I’ve been into parity RAID (redundant array of independent/inexpensive disks) since the days of PATA/IDE with the Promise Supertrak SX6000, which I got in the beginning of 2003. At first with six 120GB Western Digital disks in RAID-5 (~558GiB of usable capacity), then upgraded to six 300GB Maxtor MaxLine II disks (~1.4TiB, the first to break the TiB barrier for me). It was very stable, but so horribly slow and fragmented at the end, that playback of larger video files – think HDTV, Blu-Rays were hitting the market around that time – became impossible, and the space was once again filled up at the end of 2005 anyway.

2006, that was when I got the controller I’m still using today, the 3ware 9650SE-8LPML. Typically, I’d say that each upgrade has to give me double capacity at the very least. Below that I wouldn’t even bother with replacing either disks or a whole subsystem, given the significant costs. The gain has to be large enough to make it worthwhile.

The 3ware had its disks upgraded once too, going from a RAID-6 array consisting of 8×1TB Hitachi Deskstars (~5.45TiB usable) to 8×2TB Hitachi Ultrastars (~10.91TiB usable), which is where I’m sitting at right now. All of this – my whole workstation – is installed in an ancient EYE-2020 server tower from the 90s, which so far has housed everything starting from my old Pentium II 300MHz with a Voodoo² SLI setup all the way up to my current Core i7 980X hexcore with a nVidia SLI subsystem. Talk about some long-lasting hardware right there. So here’s what the “Helios” RAID-6 array and that ugly piece of steel look like today, and please forgive me for not providing any pictures of the actual RAID controller or its battery backup unit, I don’t have any nice photos of them, so I have to point you to some web search regarding the 3ware 9650SE-8LPML, as always, please CTRL+click to enlarge:

As you can see, that makes 16 × 40mm fans. It’s not like server-class super noisy, but it for sure ain’t silent either. It’s quite amazing that the Y.S. Tech fans in there have survived running 24/7 from 2003 to 2015, that’s a whopping 12 years! They are noisier now, and every few weeks one of the bearings would go to saw-blade mode for a brief moment, but what can you expect. None have died so far, so that’s a win in my book for any consumer hardware (which the HDCS was).

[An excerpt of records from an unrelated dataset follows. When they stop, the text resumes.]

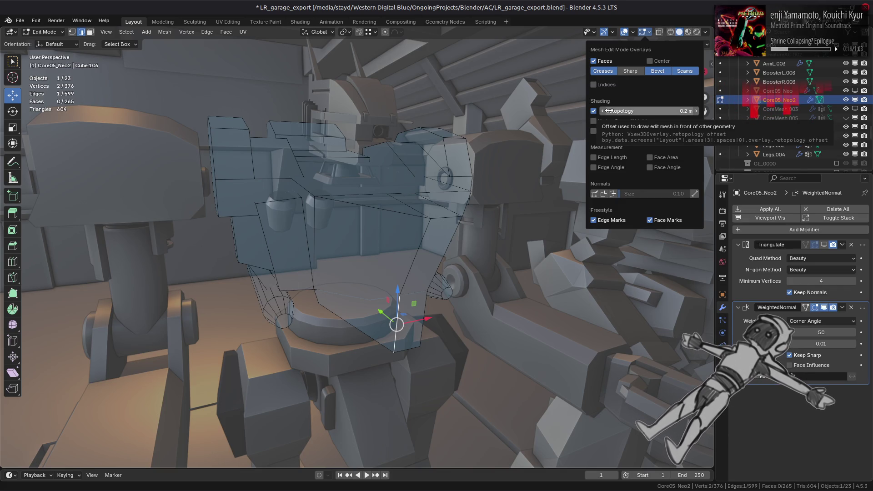
{"action": "left_click", "coordinate": [593, 111]}
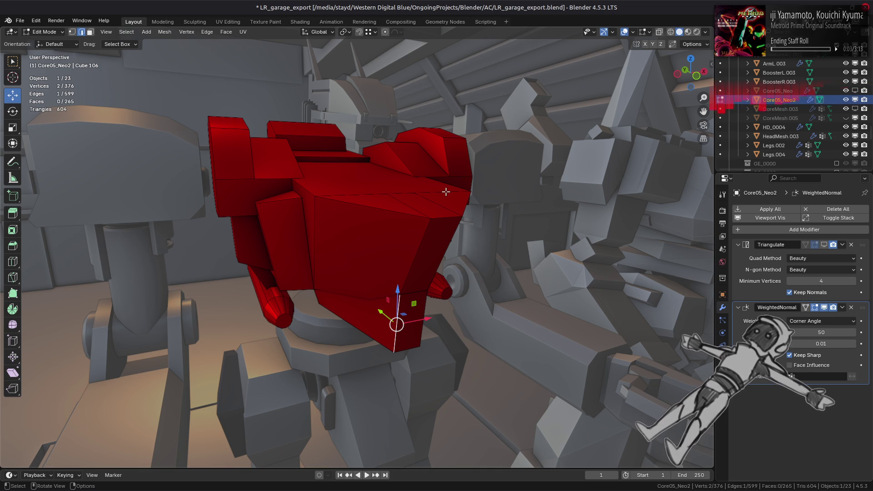
Fatten the linked faces of the lower wedge block by an even 0.05 m offset
{"action": "key", "text": "3"}
{"action": "key", "text": "ctrl+l"}
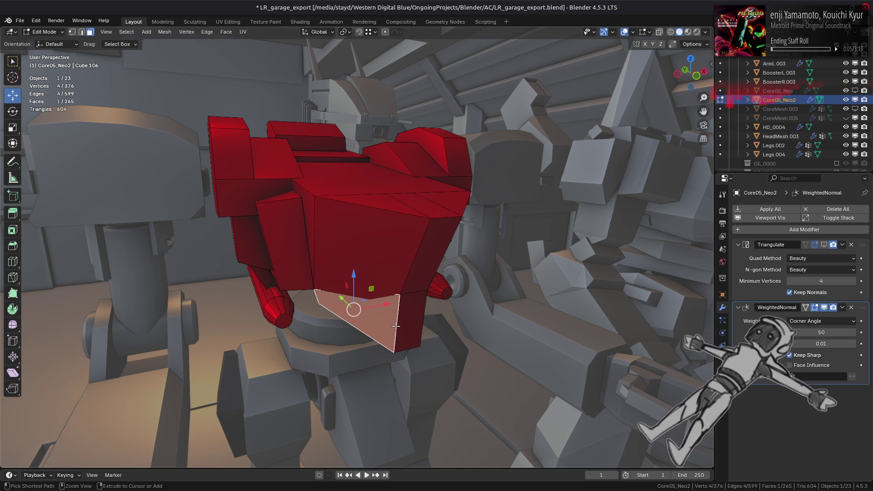
{"action": "key", "text": "alt+s"}
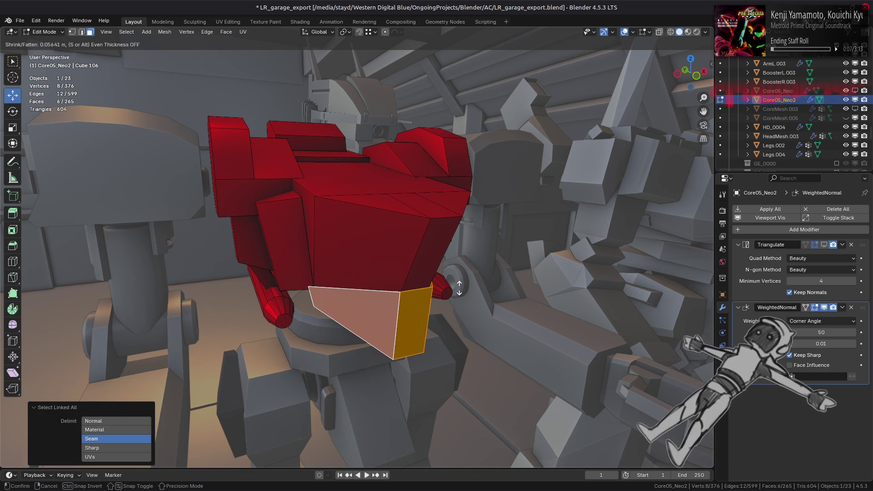
{"action": "left_click", "coordinate": [459, 288]}
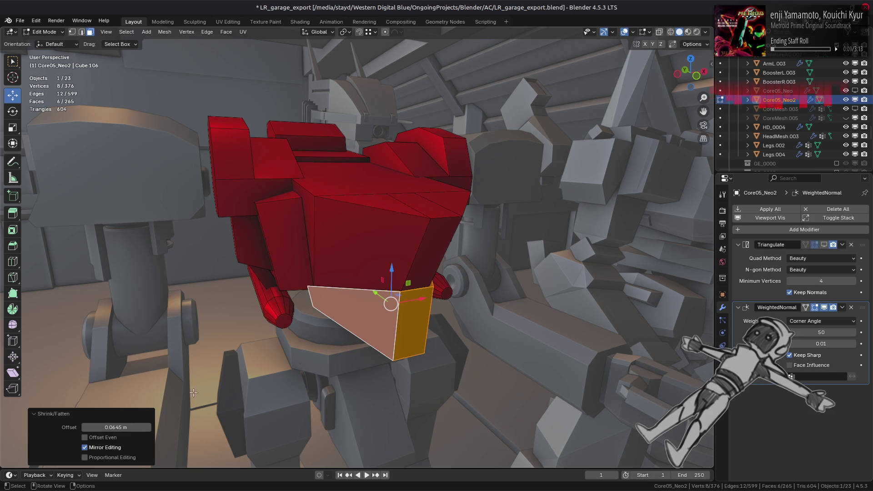
{"action": "left_click", "coordinate": [114, 437]}
{"action": "left_click", "coordinate": [114, 438]}
{"action": "left_click", "coordinate": [113, 438]}
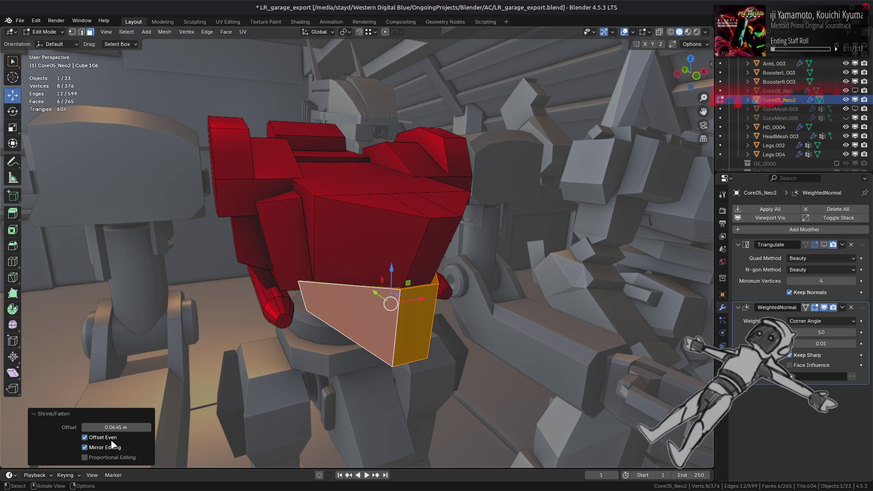
{"action": "left_click_drag", "start_coordinate": [116, 427], "coordinate": [116, 428]}
{"action": "key", "text": "Return"}
Select the lower-right red panel from the front, undo its change, and hide the Triangulate viewport result
{"action": "key", "text": "Tab"}
{"action": "mouse_move", "coordinate": [400, 291]}
{"action": "middle_mouse_down"}
{"action": "mouse_move", "coordinate": [324, 289]}
{"action": "mouse_move", "coordinate": [375, 277]}
{"action": "middle_mouse_up"}
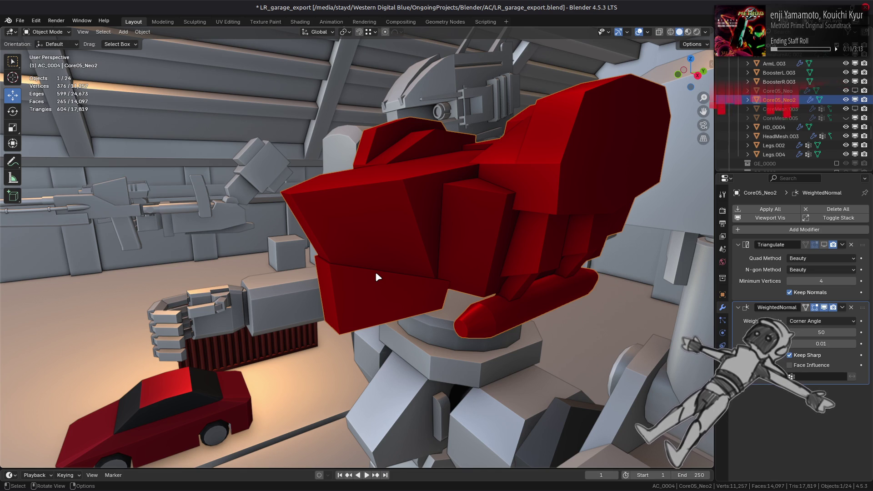
{"action": "mouse_move", "coordinate": [376, 277]}
{"action": "middle_mouse_down"}
{"action": "mouse_move", "coordinate": [409, 261]}
{"action": "mouse_move", "coordinate": [451, 262]}
{"action": "mouse_move", "coordinate": [406, 273]}
{"action": "mouse_move", "coordinate": [327, 246]}
{"action": "mouse_move", "coordinate": [364, 273]}
{"action": "middle_mouse_up"}
{"action": "scroll", "coordinate": [368, 273], "scroll_direction": "up", "scroll_amount": 3}
{"action": "key", "text": "Tab"}
{"action": "left_click", "coordinate": [367, 273]}
{"action": "key", "text": "ctrl+z"}
{"action": "key", "text": "Tab"}
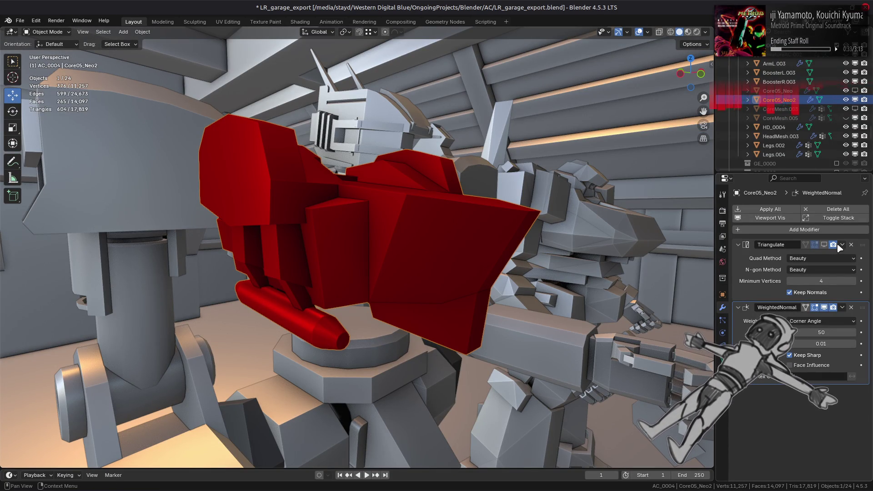
{"action": "left_click", "coordinate": [824, 245]}
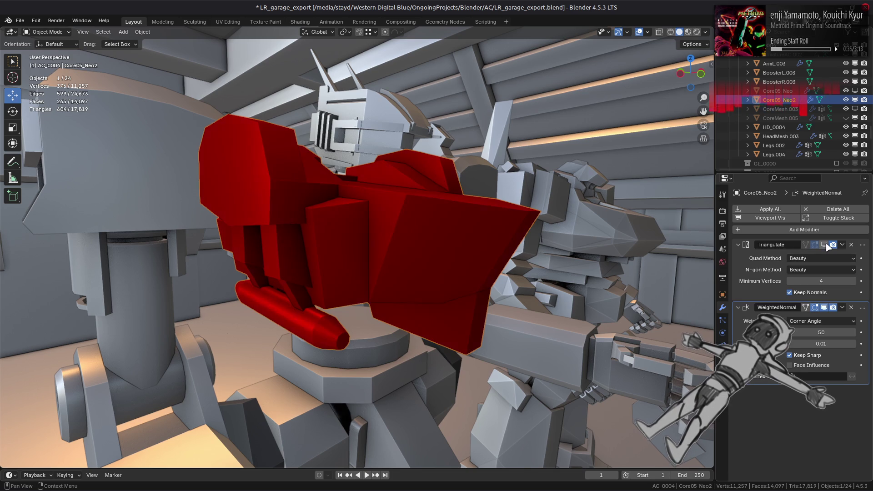
Show the Triangulate modifier again and set its Quad Method to Longest Diagonal
{"action": "left_click", "coordinate": [825, 245]}
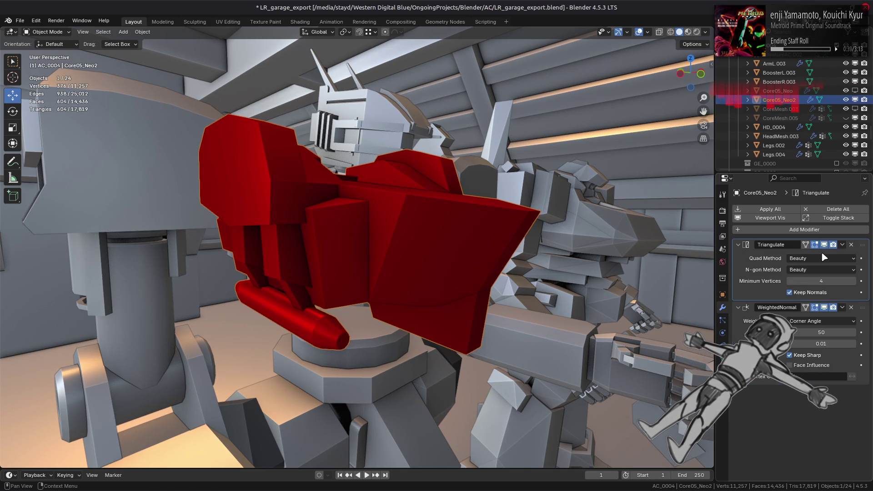
{"action": "left_click", "coordinate": [821, 258]}
{"action": "left_click", "coordinate": [818, 309]}
{"action": "middle_click_drag", "start_coordinate": [694, 288], "coordinate": [555, 299]}
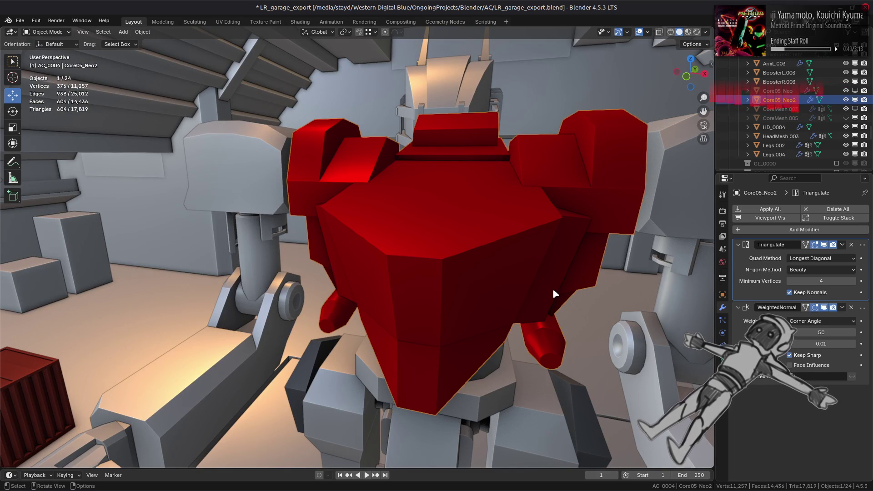
{"action": "middle_click_drag", "start_coordinate": [558, 250], "coordinate": [588, 250]}
Deselect everything and save the blend file, briefly checking the mesh in Edit Mode
{"action": "key", "text": "alt+a"}
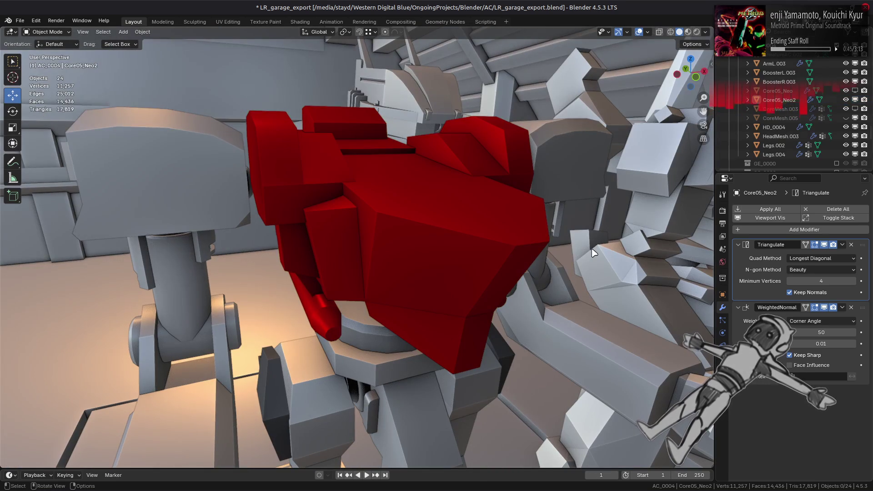
{"action": "key", "text": "ctrl+s"}
{"action": "key", "text": "Tab"}
{"action": "middle_click_drag", "start_coordinate": [591, 248], "coordinate": [620, 213]}
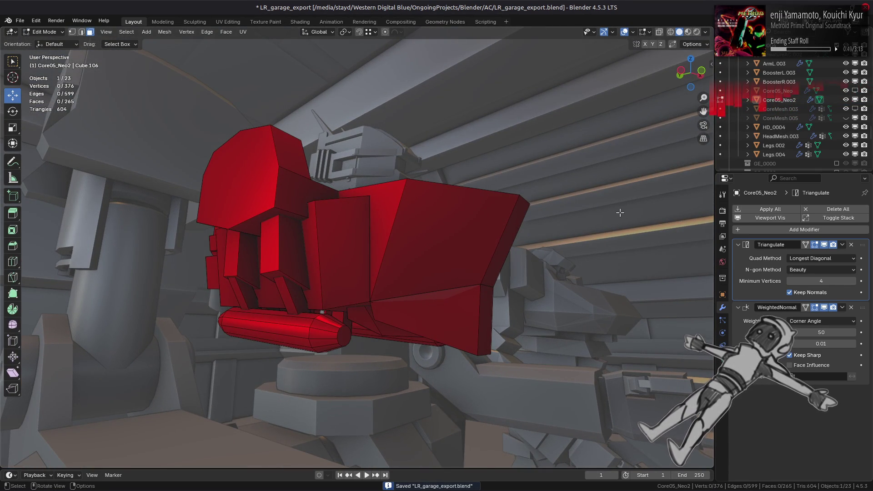
{"action": "key", "text": "Tab"}
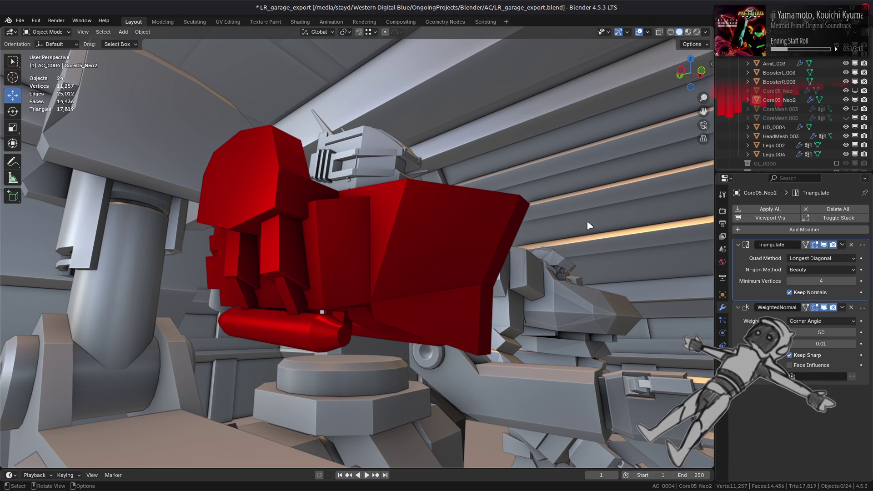
Fatten a strip of lower wedge faces by 0.05 m with Offset Even enabled
{"action": "middle_click_drag", "start_coordinate": [589, 226], "coordinate": [459, 321]}
{"action": "key", "text": "Tab"}
{"action": "left_click", "coordinate": [455, 320]}
{"action": "middle_click_drag", "start_coordinate": [404, 307], "coordinate": [309, 375]}
{"action": "left_click", "coordinate": [472, 319], "text": "ctrl"}
{"action": "key", "text": "alt+s"}
{"action": "left_click", "coordinate": [535, 300]}
{"action": "left_click", "coordinate": [114, 438]}
{"action": "left_click", "coordinate": [121, 428]}
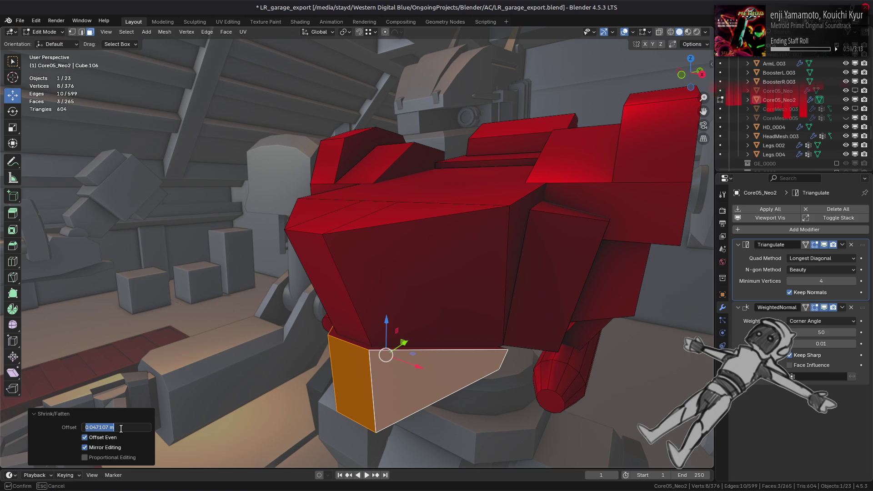
{"action": "type", "text": "0.05"}
{"action": "key", "text": "Return"}
{"action": "mouse_move", "coordinate": [178, 417]}
{"action": "middle_mouse_down"}
{"action": "mouse_move", "coordinate": [423, 328]}
{"action": "mouse_move", "coordinate": [426, 335]}
{"action": "mouse_move", "coordinate": [414, 362]}
{"action": "mouse_move", "coordinate": [300, 324]}
{"action": "middle_mouse_up"}
{"action": "key", "text": "Tab"}
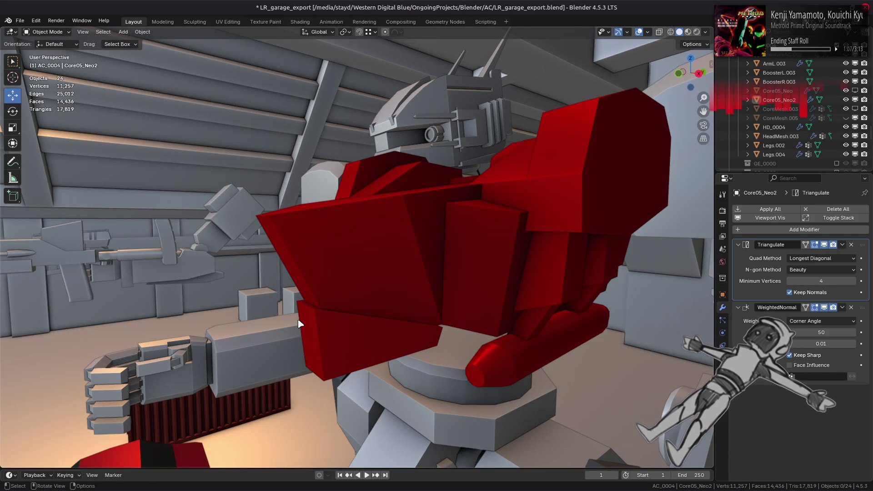
Fatten two more red wedge faces by 0.05 m with even thickness
{"action": "mouse_move", "coordinate": [448, 338]}
{"action": "middle_mouse_down"}
{"action": "mouse_move", "coordinate": [376, 312]}
{"action": "mouse_move", "coordinate": [391, 306]}
{"action": "mouse_move", "coordinate": [423, 317]}
{"action": "mouse_move", "coordinate": [402, 324]}
{"action": "middle_mouse_up"}
{"action": "key", "text": "Tab"}
{"action": "left_click", "coordinate": [338, 340]}
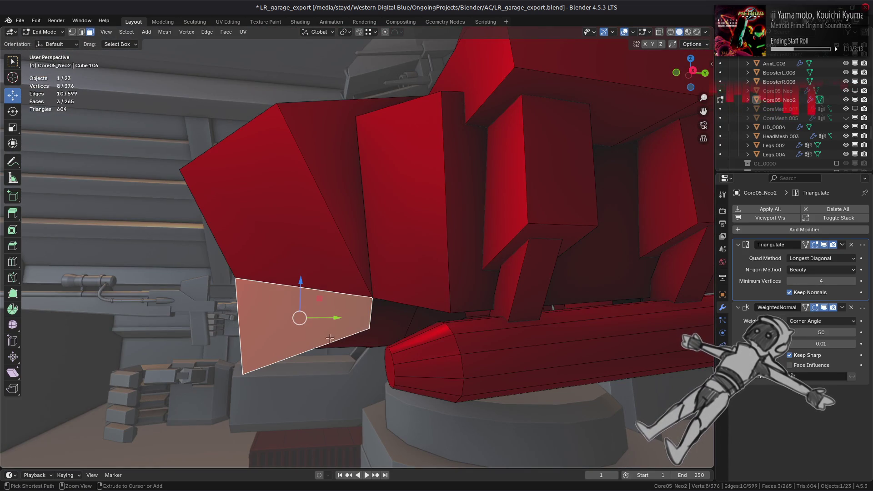
{"action": "left_click", "coordinate": [258, 320], "text": "shift"}
{"action": "key", "text": "alt+s"}
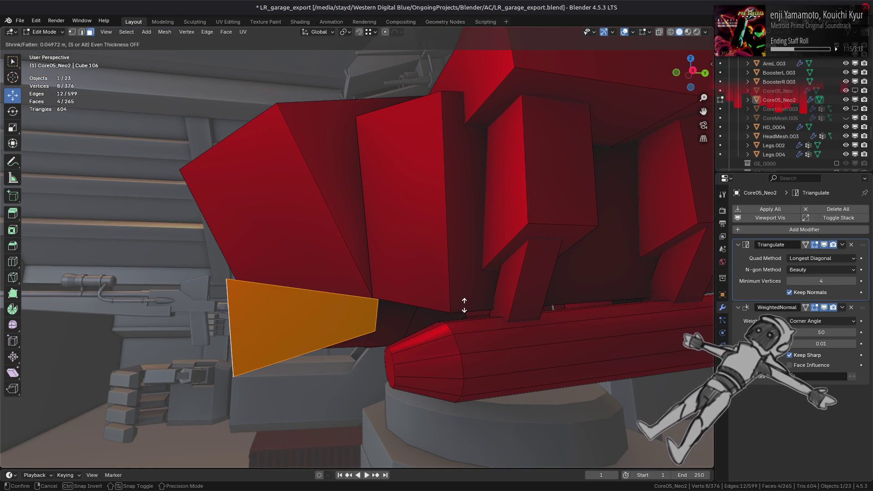
{"action": "type", "text": "0.05"}
{"action": "key", "text": "Return"}
{"action": "left_click", "coordinate": [104, 441]}
Compare the fatten with and without Offset Even, keep it on, and return to Object Mode
{"action": "middle_click_drag", "start_coordinate": [218, 400], "coordinate": [251, 377]}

Thing is, I have two of those 3ware RAID controllers now, but each one has issues. One wouldn’t properly synchronize on the PCIe bus, negotiating only a single PCIe lane, and that thing is PCIe v1.1 even, which means a 250MiB/s limit in that crippled mode. The second one syncs properly, but has a more pressing issue; Whenever there are sharp environmental temperature changes (opening the window for 5 minutes when it’s cool outside is enough), the controller randomly starts dropping drives from the array. It took me a LONG time to figure that out, as you probably can imagine. Must be some bad soldering spots on the board or something, but I couldn’t really identify any.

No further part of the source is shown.